Sunday, March 23, 2008

You're Not Lucky, I'm Lucky

Yeah, I know. I know. It's been too long. But I've been busy doing important things. Things much more important than entertaining you animals. Since we last spoke a certain holiday has passed - a holiday known simply as Saint Patrick's Day. On this day we are meant to drink, drink and drink and be merry, enjoying the rich Irish heritage of our forefathers.

One of the main points of celebration is something called "The Luck of the Irish." Now, for those of you unfamiliar with America and Ireland, you may take this "luck" as a whimsical little quirk of a shitshow of a holiday. But, if there's any group of people plagued with bad luck, it's the Irish.

Let's jump in our funky time machine to Ireland in the year 1850.
"Erik, I could go for some French fries," you say, gently rubbing your empty stomach as we walk out of our time machine.
"Yeah, French fries would be really good," I say. "The Irish are renowned for their potato farming." We are now walking down the street of a small village north of Dublin.
"Hey, have you noticed how approximately one in four of the people around us are dying a horribly painful and bitter death by starvation?" you inquisitively inquire.
"Oh shit, you're right. Maybe we'll have to take a pass on those potatoes, or any other food for that matter. For at least two more years," I say.

Extracted entries:

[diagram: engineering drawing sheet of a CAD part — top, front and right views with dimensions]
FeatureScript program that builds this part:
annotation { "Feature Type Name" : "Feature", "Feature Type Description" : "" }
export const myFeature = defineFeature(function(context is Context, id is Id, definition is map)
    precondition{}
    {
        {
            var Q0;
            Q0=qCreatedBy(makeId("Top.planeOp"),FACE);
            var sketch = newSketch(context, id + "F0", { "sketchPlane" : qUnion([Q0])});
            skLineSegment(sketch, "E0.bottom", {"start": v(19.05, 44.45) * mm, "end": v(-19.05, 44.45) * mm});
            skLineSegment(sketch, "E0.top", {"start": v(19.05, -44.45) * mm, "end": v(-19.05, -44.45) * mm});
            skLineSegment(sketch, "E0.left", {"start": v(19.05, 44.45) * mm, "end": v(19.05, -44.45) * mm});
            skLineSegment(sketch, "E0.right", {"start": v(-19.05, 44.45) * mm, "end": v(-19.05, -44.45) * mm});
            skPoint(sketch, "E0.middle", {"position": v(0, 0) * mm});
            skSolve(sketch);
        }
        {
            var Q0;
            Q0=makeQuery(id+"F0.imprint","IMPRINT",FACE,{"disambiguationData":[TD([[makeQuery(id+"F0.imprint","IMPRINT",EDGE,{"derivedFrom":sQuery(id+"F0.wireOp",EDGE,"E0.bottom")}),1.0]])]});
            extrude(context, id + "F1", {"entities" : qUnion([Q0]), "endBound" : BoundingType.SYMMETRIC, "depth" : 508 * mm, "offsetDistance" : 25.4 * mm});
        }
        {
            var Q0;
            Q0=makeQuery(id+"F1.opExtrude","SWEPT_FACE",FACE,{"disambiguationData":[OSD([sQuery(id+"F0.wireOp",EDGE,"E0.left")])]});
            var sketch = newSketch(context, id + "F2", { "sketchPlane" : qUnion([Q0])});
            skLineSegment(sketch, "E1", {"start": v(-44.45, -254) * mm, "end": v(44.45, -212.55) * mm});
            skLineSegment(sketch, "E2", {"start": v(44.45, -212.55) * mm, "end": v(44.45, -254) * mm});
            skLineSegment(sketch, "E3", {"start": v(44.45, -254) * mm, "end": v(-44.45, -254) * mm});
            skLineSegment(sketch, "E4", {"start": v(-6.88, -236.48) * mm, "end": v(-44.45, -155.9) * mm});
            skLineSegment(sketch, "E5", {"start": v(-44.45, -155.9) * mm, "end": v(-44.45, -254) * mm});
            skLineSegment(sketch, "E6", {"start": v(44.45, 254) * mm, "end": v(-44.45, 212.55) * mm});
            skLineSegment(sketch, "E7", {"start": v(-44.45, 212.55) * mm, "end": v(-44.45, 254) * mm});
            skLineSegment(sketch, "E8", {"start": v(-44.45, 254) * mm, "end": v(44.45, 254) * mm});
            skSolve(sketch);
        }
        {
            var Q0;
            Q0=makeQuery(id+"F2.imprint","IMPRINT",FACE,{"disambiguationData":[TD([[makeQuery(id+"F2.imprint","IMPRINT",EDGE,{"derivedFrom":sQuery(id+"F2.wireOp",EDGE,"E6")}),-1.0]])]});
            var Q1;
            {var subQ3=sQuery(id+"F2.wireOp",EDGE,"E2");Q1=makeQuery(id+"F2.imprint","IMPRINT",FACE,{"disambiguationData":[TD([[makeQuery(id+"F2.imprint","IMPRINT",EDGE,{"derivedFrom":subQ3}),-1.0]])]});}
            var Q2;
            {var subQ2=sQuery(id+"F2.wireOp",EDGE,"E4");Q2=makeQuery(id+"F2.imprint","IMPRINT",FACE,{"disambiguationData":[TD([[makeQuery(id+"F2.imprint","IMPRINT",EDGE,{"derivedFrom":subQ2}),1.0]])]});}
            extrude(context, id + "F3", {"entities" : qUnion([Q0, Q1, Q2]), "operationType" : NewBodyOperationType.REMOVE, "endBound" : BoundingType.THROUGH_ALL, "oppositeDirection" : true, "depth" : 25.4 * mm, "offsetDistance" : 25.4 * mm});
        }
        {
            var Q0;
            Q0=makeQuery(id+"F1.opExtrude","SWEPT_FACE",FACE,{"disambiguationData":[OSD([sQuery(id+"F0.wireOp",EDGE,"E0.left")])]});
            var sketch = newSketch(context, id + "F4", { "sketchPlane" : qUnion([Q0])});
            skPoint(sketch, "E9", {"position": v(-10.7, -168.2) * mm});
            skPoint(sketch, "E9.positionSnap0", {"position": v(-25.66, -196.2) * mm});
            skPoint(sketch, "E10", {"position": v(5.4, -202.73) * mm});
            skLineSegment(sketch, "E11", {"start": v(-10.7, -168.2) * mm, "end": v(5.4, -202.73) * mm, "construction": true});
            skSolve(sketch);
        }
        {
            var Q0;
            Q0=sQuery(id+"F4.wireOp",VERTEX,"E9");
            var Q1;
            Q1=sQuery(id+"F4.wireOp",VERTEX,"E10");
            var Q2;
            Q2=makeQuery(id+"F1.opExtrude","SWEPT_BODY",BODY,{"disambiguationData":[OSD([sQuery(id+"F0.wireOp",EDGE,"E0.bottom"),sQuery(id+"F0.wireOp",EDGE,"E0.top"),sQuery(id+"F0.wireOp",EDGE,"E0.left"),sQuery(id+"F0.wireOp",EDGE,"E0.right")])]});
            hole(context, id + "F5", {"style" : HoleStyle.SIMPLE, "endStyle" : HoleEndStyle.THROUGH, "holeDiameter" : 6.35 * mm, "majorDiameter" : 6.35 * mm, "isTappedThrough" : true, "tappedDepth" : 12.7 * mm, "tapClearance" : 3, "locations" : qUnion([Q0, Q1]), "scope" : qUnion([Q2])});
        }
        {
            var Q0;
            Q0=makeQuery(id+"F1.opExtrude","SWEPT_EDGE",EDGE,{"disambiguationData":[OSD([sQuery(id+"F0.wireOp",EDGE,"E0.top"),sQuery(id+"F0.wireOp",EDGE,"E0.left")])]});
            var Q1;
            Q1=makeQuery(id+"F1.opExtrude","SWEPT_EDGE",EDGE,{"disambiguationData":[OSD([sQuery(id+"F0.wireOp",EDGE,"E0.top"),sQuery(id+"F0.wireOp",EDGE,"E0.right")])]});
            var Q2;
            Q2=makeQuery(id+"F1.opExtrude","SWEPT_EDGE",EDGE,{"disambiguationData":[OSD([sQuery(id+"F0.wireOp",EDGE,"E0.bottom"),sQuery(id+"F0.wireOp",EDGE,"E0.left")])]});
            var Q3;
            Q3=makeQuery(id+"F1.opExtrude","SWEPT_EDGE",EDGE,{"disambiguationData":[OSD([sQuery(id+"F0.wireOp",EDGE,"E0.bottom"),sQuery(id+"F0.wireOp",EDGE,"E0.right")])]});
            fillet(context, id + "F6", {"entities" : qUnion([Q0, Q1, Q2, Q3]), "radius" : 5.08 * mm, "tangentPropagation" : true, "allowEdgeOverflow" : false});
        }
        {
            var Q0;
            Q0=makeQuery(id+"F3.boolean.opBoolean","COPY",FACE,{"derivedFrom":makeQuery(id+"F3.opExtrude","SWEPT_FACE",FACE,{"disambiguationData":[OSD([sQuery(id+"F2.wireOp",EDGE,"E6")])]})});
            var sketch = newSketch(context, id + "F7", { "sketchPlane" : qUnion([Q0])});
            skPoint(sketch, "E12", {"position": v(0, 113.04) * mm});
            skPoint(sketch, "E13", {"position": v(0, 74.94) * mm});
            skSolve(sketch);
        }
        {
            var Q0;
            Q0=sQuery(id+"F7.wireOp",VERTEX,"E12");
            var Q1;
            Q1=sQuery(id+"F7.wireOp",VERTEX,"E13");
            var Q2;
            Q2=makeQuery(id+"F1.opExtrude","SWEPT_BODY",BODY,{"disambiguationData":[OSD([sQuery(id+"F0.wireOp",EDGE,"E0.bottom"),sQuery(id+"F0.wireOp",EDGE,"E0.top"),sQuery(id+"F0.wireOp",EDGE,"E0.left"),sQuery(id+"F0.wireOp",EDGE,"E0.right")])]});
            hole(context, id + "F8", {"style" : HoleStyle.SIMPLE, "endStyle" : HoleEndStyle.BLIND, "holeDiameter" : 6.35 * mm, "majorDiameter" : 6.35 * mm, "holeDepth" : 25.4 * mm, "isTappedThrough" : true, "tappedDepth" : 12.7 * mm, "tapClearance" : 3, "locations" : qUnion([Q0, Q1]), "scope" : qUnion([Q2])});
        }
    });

Given instruction: Where and when does the time machine go in the blog post? None of the data matters here.

Result of the exercise: To Ireland in the year 1850.